_Work instructions:_
Print the entries exactly; no image belongs in the copy.

_Material for this task:_
::::::

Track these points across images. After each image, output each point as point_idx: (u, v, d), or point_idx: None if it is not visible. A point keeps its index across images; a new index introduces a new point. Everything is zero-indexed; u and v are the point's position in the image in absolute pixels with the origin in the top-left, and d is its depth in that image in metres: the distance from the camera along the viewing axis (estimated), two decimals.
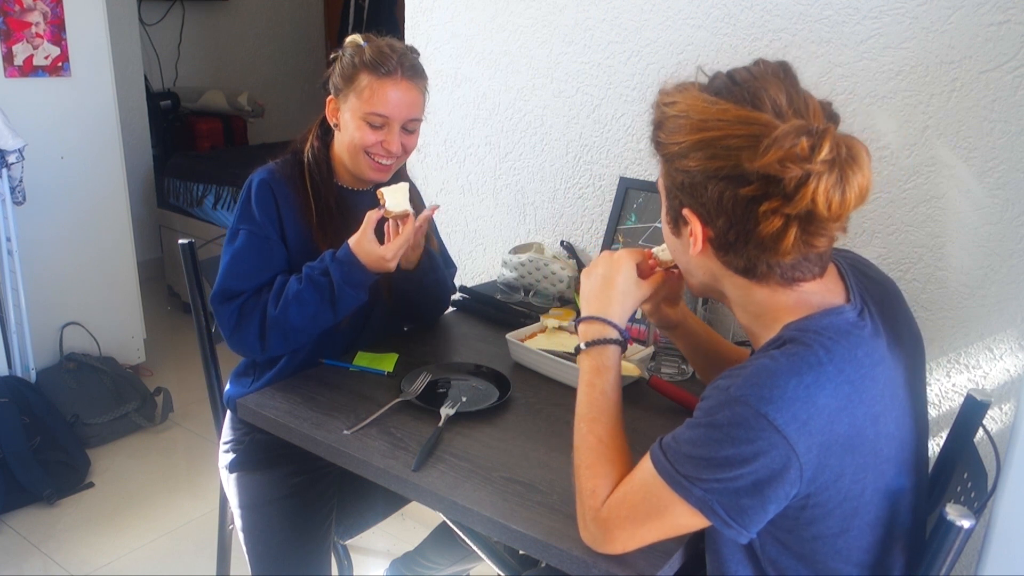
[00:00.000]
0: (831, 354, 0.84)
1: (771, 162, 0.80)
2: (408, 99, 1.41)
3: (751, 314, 0.95)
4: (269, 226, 1.42)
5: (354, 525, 1.59)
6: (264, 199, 1.42)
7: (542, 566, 1.26)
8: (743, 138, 0.83)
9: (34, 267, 2.71)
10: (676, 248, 1.00)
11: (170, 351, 3.41)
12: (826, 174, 0.80)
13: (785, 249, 0.85)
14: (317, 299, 1.36)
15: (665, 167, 0.93)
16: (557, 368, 1.44)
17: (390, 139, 1.41)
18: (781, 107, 0.85)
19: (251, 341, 1.38)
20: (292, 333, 1.38)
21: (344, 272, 1.36)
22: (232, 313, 1.38)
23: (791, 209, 0.82)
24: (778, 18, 1.54)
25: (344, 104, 1.42)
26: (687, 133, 0.87)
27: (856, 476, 0.85)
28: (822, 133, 0.81)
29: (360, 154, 1.43)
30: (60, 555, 2.17)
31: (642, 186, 1.77)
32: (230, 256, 1.41)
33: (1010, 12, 1.31)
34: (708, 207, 0.88)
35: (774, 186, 0.82)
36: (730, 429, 0.82)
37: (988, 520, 1.04)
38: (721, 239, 0.90)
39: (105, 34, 2.84)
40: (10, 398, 2.42)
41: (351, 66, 1.40)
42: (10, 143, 2.43)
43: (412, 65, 1.42)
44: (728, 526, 0.84)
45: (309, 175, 1.46)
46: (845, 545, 0.88)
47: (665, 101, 0.91)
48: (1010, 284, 1.37)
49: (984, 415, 1.14)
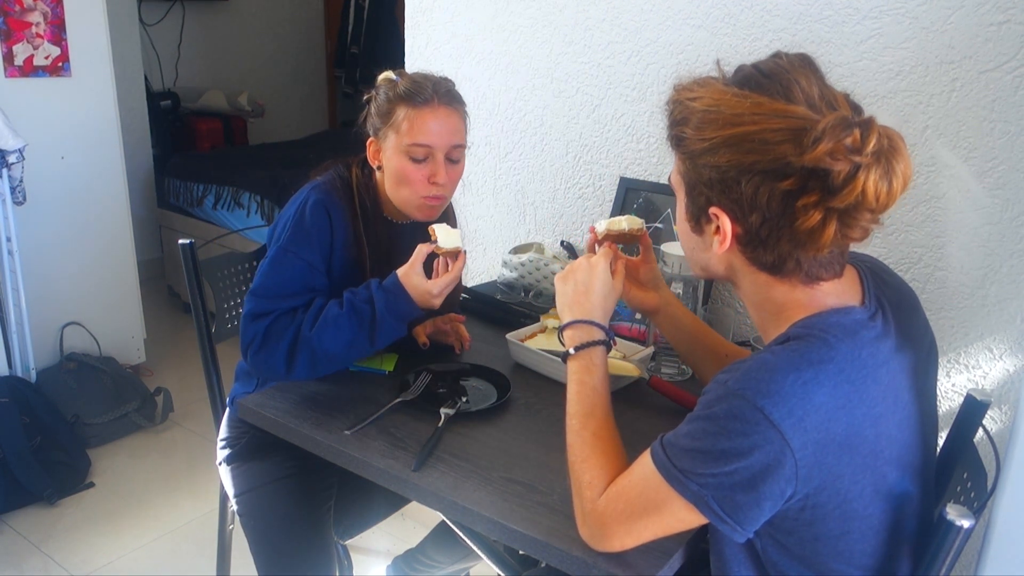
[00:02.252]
0: (833, 352, 0.84)
1: (821, 155, 0.79)
2: (449, 126, 1.37)
3: (765, 311, 0.95)
4: (319, 252, 1.36)
5: (354, 525, 1.59)
6: (320, 224, 1.36)
7: (542, 566, 1.26)
8: (781, 132, 0.81)
9: (34, 267, 2.71)
10: (694, 245, 0.98)
11: (170, 351, 3.41)
12: (875, 165, 0.79)
13: (824, 243, 0.84)
14: (356, 326, 1.30)
15: (688, 163, 0.91)
16: (557, 368, 1.44)
17: (436, 170, 1.36)
18: (814, 99, 0.84)
19: (277, 361, 1.31)
20: (322, 358, 1.31)
21: (390, 302, 1.31)
22: (260, 331, 1.32)
23: (838, 202, 0.81)
24: (778, 18, 1.54)
25: (384, 143, 1.38)
26: (718, 128, 0.85)
27: (855, 477, 0.85)
28: (868, 124, 0.79)
29: (408, 193, 1.38)
30: (60, 555, 2.17)
31: (642, 186, 1.77)
32: (273, 275, 1.35)
33: (1010, 12, 1.31)
34: (741, 203, 0.86)
35: (815, 180, 0.81)
36: (726, 422, 0.82)
37: (988, 520, 1.04)
38: (752, 235, 0.88)
39: (105, 34, 2.85)
40: (10, 398, 2.41)
41: (386, 101, 1.37)
42: (10, 143, 2.43)
43: (448, 91, 1.39)
44: (723, 522, 0.84)
45: (361, 208, 1.41)
46: (847, 547, 0.88)
47: (687, 96, 0.89)
48: (1010, 284, 1.37)
49: (984, 415, 1.14)
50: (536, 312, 1.69)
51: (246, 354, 1.34)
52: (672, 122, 0.92)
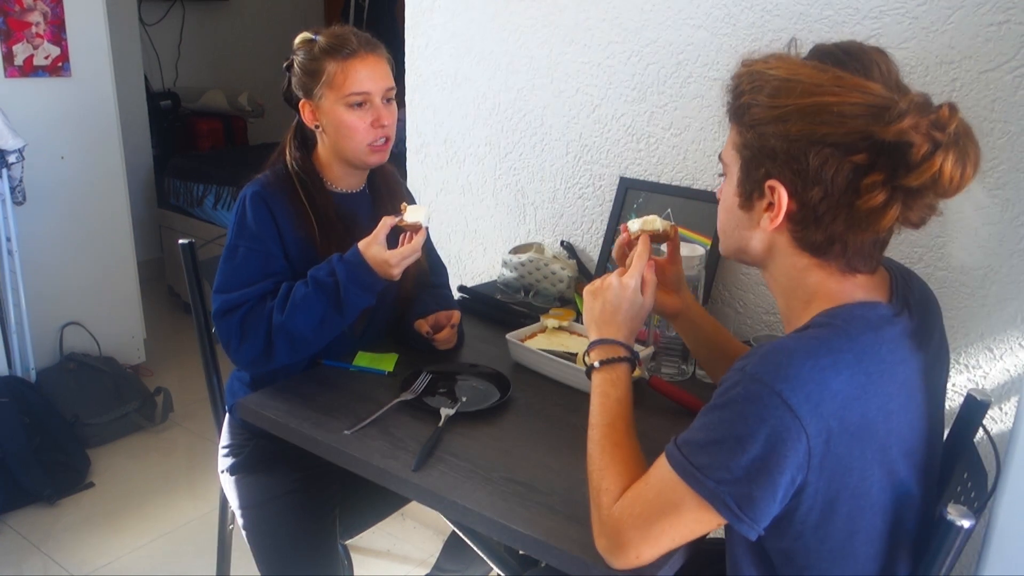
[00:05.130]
0: (853, 342, 0.84)
1: (906, 128, 0.79)
2: (379, 70, 1.41)
3: (794, 297, 0.94)
4: (269, 240, 1.39)
5: (354, 525, 1.59)
6: (260, 212, 1.39)
7: (542, 566, 1.26)
8: (860, 106, 0.82)
9: (34, 267, 2.71)
10: (738, 223, 0.97)
11: (170, 351, 3.41)
12: (953, 147, 0.80)
13: (883, 225, 0.85)
14: (324, 302, 1.33)
15: (750, 134, 0.90)
16: (557, 368, 1.44)
17: (379, 114, 1.40)
18: (891, 83, 0.85)
19: (256, 351, 1.35)
20: (299, 341, 1.35)
21: (350, 272, 1.34)
22: (235, 325, 1.34)
23: (912, 180, 0.81)
24: (778, 18, 1.54)
25: (320, 101, 1.41)
26: (796, 97, 0.85)
27: (864, 472, 0.85)
28: (952, 106, 0.80)
29: (355, 143, 1.41)
30: (60, 555, 2.17)
31: (642, 186, 1.77)
32: (230, 270, 1.38)
33: (1010, 12, 1.31)
34: (804, 176, 0.86)
35: (886, 158, 0.82)
36: (744, 406, 0.82)
37: (988, 520, 1.04)
38: (807, 212, 0.88)
39: (105, 34, 2.85)
40: (10, 398, 2.41)
41: (311, 60, 1.40)
42: (10, 143, 2.43)
43: (368, 39, 1.42)
44: (739, 519, 0.83)
45: (301, 186, 1.44)
46: (852, 550, 0.88)
47: (763, 66, 0.89)
48: (1010, 284, 1.37)
49: (984, 415, 1.14)
50: (536, 312, 1.69)
51: (228, 352, 1.38)
52: (739, 92, 0.91)
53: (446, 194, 2.17)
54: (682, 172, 1.73)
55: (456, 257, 2.17)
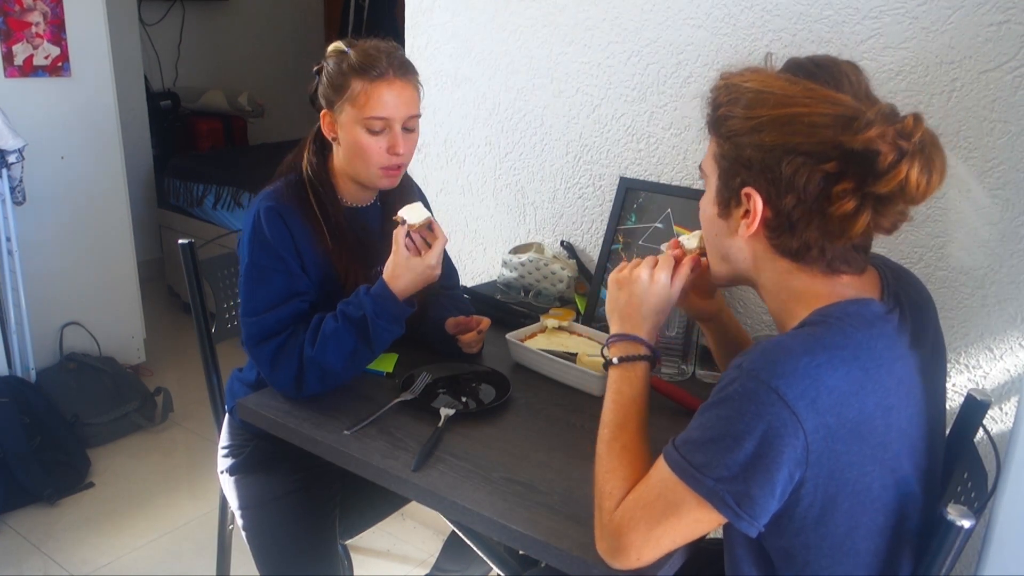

::::::

_Response area:_
Track these points across images. After each image, output each point as point_idx: (u, v, d), or point_idx: None if it is not visible. A point keeps its index across images; a new index introduces a new point. Everything is zero-indexed; u and v are the point's position in the image in absolute pixels with the origin in the top-left, and d is its depth in that image in metres: the distance from the camera along the viewing axis (estimated), two decimals.
[00:00.000]
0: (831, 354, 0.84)
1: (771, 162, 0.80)
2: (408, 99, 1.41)
3: (751, 314, 0.95)
4: (269, 226, 1.42)
5: (354, 525, 1.59)
6: (264, 199, 1.42)
7: (542, 566, 1.26)
8: (743, 138, 0.83)
9: (34, 267, 2.71)
10: (676, 248, 1.00)
11: (170, 351, 3.41)
12: (826, 174, 0.80)
13: (785, 249, 0.85)
14: (317, 299, 1.36)
15: (665, 167, 0.93)
16: (557, 368, 1.44)
17: (390, 139, 1.41)
18: (781, 107, 0.85)
19: (251, 341, 1.38)
20: (292, 333, 1.38)
21: (344, 272, 1.36)
22: (232, 313, 1.38)
23: (791, 209, 0.82)
24: (778, 18, 1.54)
25: (344, 104, 1.42)
26: (687, 133, 0.87)
27: (856, 476, 0.85)
28: (822, 133, 0.81)
29: (360, 154, 1.43)
30: (60, 555, 2.17)
31: (642, 186, 1.77)
32: (230, 256, 1.41)
33: (1010, 12, 1.31)
34: (708, 207, 0.88)
35: (774, 186, 0.82)
36: (730, 429, 0.82)
37: (988, 520, 1.04)
38: (721, 239, 0.90)
39: (105, 34, 2.84)
40: (10, 398, 2.42)
41: (351, 66, 1.40)
42: (10, 143, 2.43)
43: (412, 65, 1.42)
44: (728, 526, 0.84)
45: (309, 175, 1.46)
46: (845, 545, 0.88)
47: (665, 101, 0.91)
48: (1010, 284, 1.37)
49: (984, 415, 1.14)
[00:02.252]
0: (833, 352, 0.84)
1: (821, 155, 0.79)
2: (449, 126, 1.37)
3: (765, 311, 0.95)
4: (319, 252, 1.36)
5: (354, 525, 1.59)
6: (320, 224, 1.36)
7: (542, 566, 1.26)
8: (781, 132, 0.81)
9: (34, 267, 2.71)
10: (694, 245, 0.98)
11: (170, 351, 3.41)
12: (875, 165, 0.79)
13: (824, 243, 0.84)
14: (356, 326, 1.30)
15: (688, 163, 0.91)
16: (557, 368, 1.44)
17: (436, 170, 1.36)
18: (814, 99, 0.84)
19: (277, 361, 1.31)
20: (322, 358, 1.31)
21: (390, 302, 1.31)
22: (260, 331, 1.32)
23: (838, 202, 0.81)
24: (778, 18, 1.54)
25: (384, 143, 1.38)
26: (718, 128, 0.85)
27: (855, 477, 0.85)
28: (868, 124, 0.79)
29: (408, 193, 1.38)
30: (60, 555, 2.17)
31: (642, 186, 1.77)
32: (273, 275, 1.35)
33: (1010, 12, 1.31)
34: (741, 203, 0.86)
35: (815, 180, 0.81)
36: (726, 422, 0.82)
37: (988, 520, 1.04)
38: (752, 235, 0.88)
39: (105, 34, 2.85)
40: (10, 398, 2.41)
41: (386, 101, 1.37)
42: (10, 143, 2.43)
43: (448, 91, 1.39)
44: (723, 522, 0.84)
45: (361, 208, 1.41)
46: (847, 547, 0.88)
47: (687, 96, 0.89)
48: (1010, 284, 1.37)
49: (984, 415, 1.14)
50: (536, 312, 1.69)
51: (246, 354, 1.34)
52: (672, 122, 0.92)
[00:05.130]
0: (853, 342, 0.84)
1: (906, 128, 0.79)
2: (379, 70, 1.41)
3: (794, 297, 0.94)
4: (269, 240, 1.39)
5: (354, 525, 1.59)
6: (260, 212, 1.39)
7: (542, 566, 1.26)
8: (860, 106, 0.82)
9: (34, 267, 2.71)
10: (738, 223, 0.97)
11: (170, 351, 3.41)
12: (953, 147, 0.80)
13: (883, 225, 0.85)
14: (324, 302, 1.33)
15: (750, 134, 0.90)
16: (557, 368, 1.44)
17: (379, 114, 1.40)
18: (891, 83, 0.85)
19: (256, 351, 1.35)
20: (299, 341, 1.35)
21: (350, 272, 1.34)
22: (235, 325, 1.34)
23: (912, 180, 0.81)
24: (778, 18, 1.54)
25: (320, 101, 1.41)
26: (796, 97, 0.85)
27: (864, 472, 0.85)
28: (952, 106, 0.80)
29: (355, 143, 1.41)
30: (60, 555, 2.17)
31: (642, 186, 1.77)
32: (230, 270, 1.38)
33: (1010, 12, 1.31)
34: (804, 176, 0.86)
35: (886, 158, 0.82)
36: (744, 406, 0.82)
37: (988, 520, 1.04)
38: (807, 212, 0.88)
39: (105, 34, 2.85)
40: (10, 398, 2.41)
41: (311, 60, 1.40)
42: (10, 143, 2.43)
43: (368, 39, 1.42)
44: (739, 519, 0.83)
45: (301, 186, 1.44)
46: (852, 550, 0.88)
47: (763, 66, 0.89)
48: (1010, 284, 1.37)
49: (984, 415, 1.14)
50: (536, 312, 1.69)
51: (228, 352, 1.38)
52: (739, 92, 0.91)
53: (446, 194, 2.17)
54: (682, 172, 1.73)
55: (456, 257, 2.17)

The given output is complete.